Work to complete: Copy out every line in the items below that contains the string "reading". Case counts.

Information shown:
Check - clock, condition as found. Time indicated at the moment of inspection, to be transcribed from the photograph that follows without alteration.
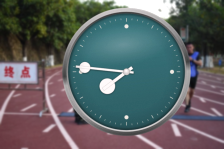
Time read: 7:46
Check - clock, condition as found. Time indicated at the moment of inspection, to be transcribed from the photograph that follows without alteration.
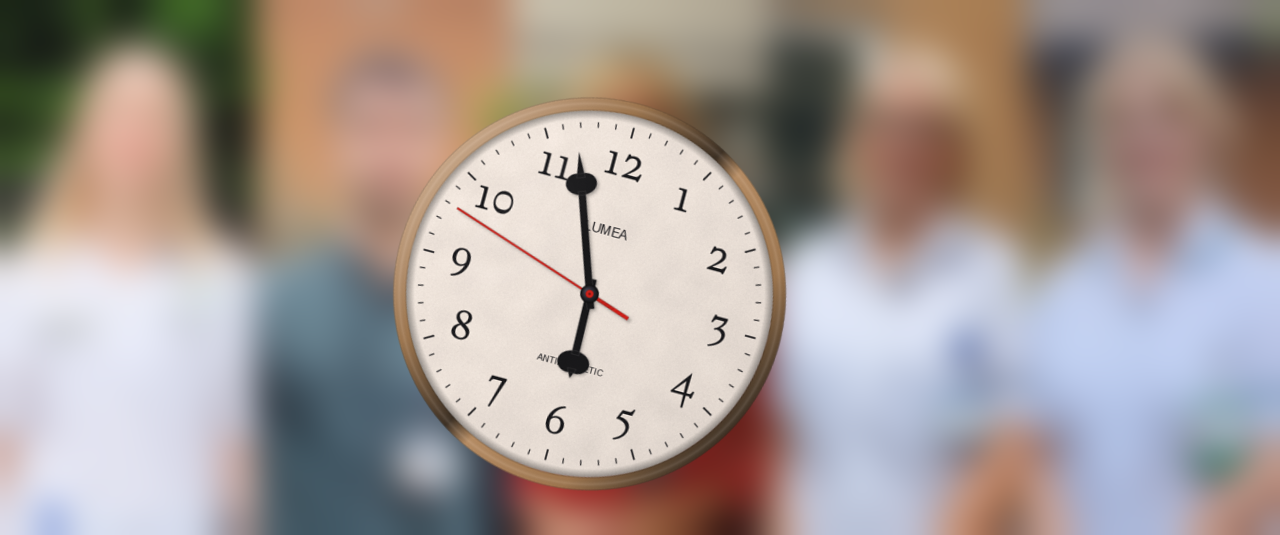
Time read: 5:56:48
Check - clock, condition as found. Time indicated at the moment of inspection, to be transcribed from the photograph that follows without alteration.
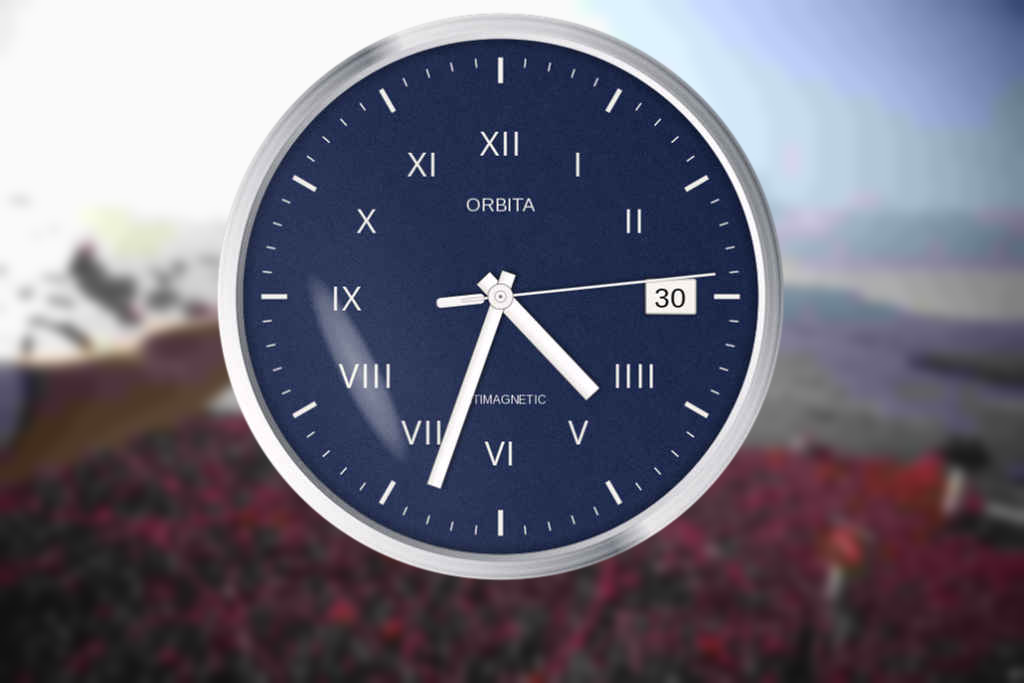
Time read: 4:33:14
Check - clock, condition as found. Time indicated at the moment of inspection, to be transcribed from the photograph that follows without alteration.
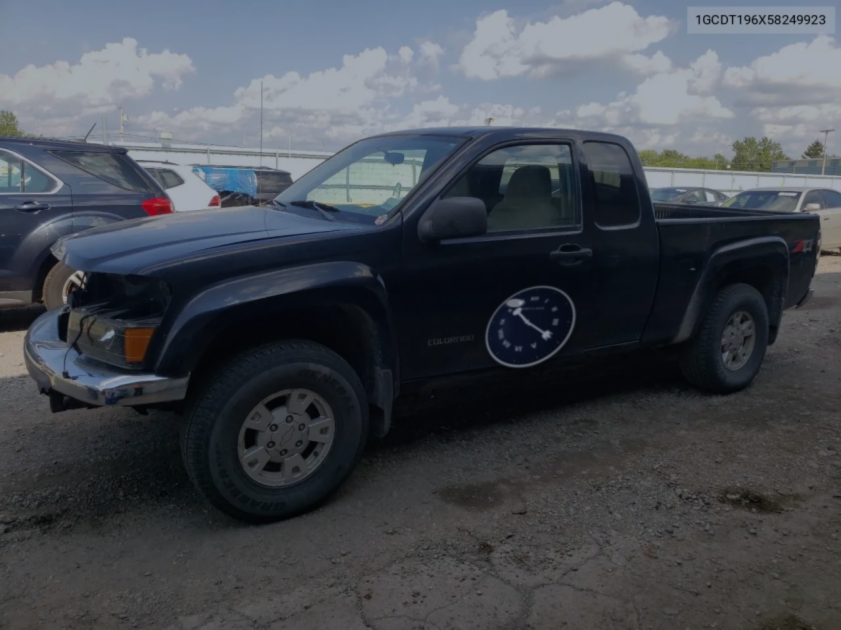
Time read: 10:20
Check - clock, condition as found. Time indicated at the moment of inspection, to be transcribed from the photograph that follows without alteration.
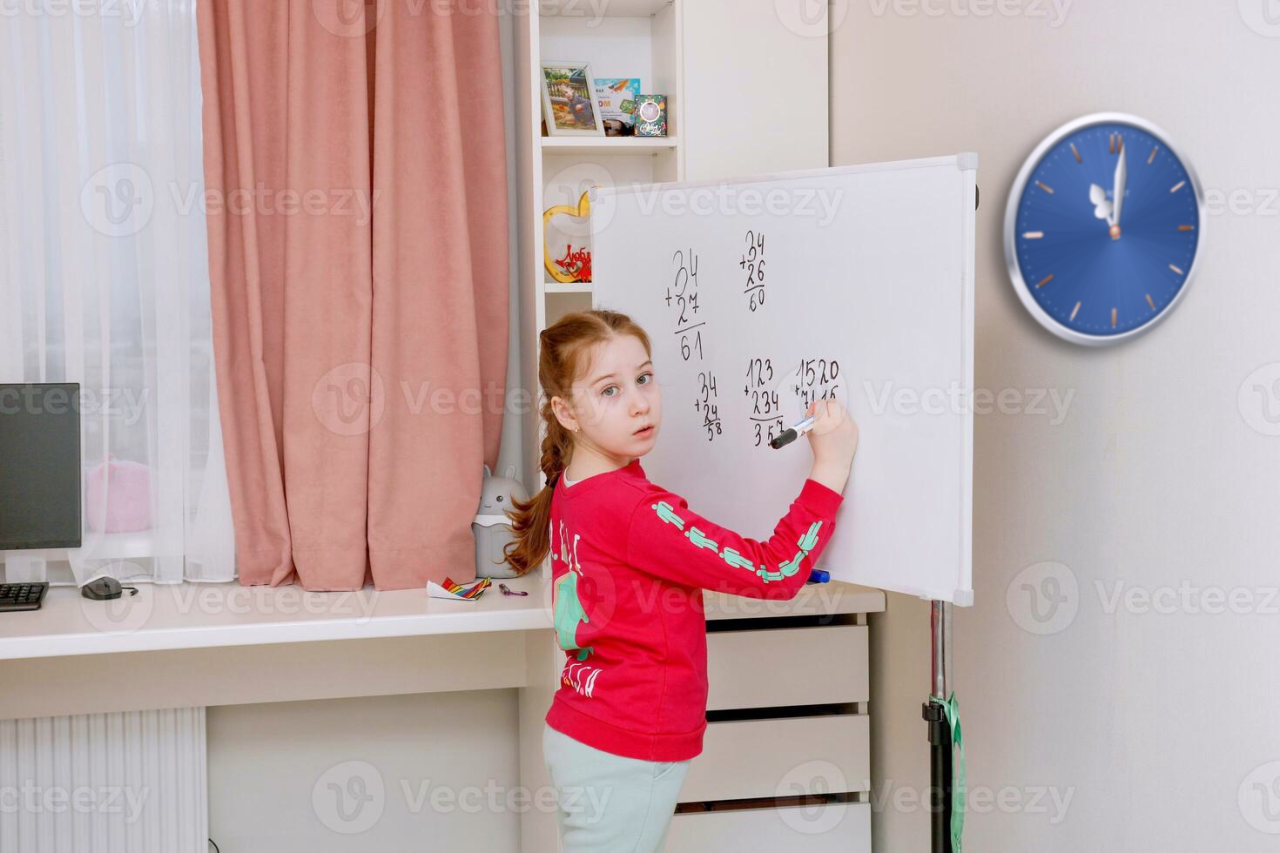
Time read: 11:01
--
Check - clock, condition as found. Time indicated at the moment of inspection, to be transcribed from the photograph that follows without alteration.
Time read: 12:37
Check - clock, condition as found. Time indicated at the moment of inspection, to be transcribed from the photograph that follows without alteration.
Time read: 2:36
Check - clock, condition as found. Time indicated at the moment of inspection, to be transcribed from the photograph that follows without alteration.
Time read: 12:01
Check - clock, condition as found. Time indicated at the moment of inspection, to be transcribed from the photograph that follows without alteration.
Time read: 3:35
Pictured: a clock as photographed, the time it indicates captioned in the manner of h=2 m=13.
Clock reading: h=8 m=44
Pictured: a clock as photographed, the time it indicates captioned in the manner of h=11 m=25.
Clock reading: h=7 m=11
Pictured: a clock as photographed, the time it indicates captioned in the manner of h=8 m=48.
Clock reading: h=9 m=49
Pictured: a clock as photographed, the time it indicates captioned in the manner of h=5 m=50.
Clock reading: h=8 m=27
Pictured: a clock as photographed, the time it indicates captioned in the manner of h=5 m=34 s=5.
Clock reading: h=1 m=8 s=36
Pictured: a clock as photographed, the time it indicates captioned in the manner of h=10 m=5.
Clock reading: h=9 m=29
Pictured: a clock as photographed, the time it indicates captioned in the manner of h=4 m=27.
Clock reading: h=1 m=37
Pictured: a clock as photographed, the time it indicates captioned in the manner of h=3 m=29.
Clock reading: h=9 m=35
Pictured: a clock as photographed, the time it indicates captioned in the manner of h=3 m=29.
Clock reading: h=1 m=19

Answer in full:
Clock reading: h=8 m=44
Clock reading: h=7 m=11
Clock reading: h=9 m=49
Clock reading: h=8 m=27
Clock reading: h=1 m=8 s=36
Clock reading: h=9 m=29
Clock reading: h=1 m=37
Clock reading: h=9 m=35
Clock reading: h=1 m=19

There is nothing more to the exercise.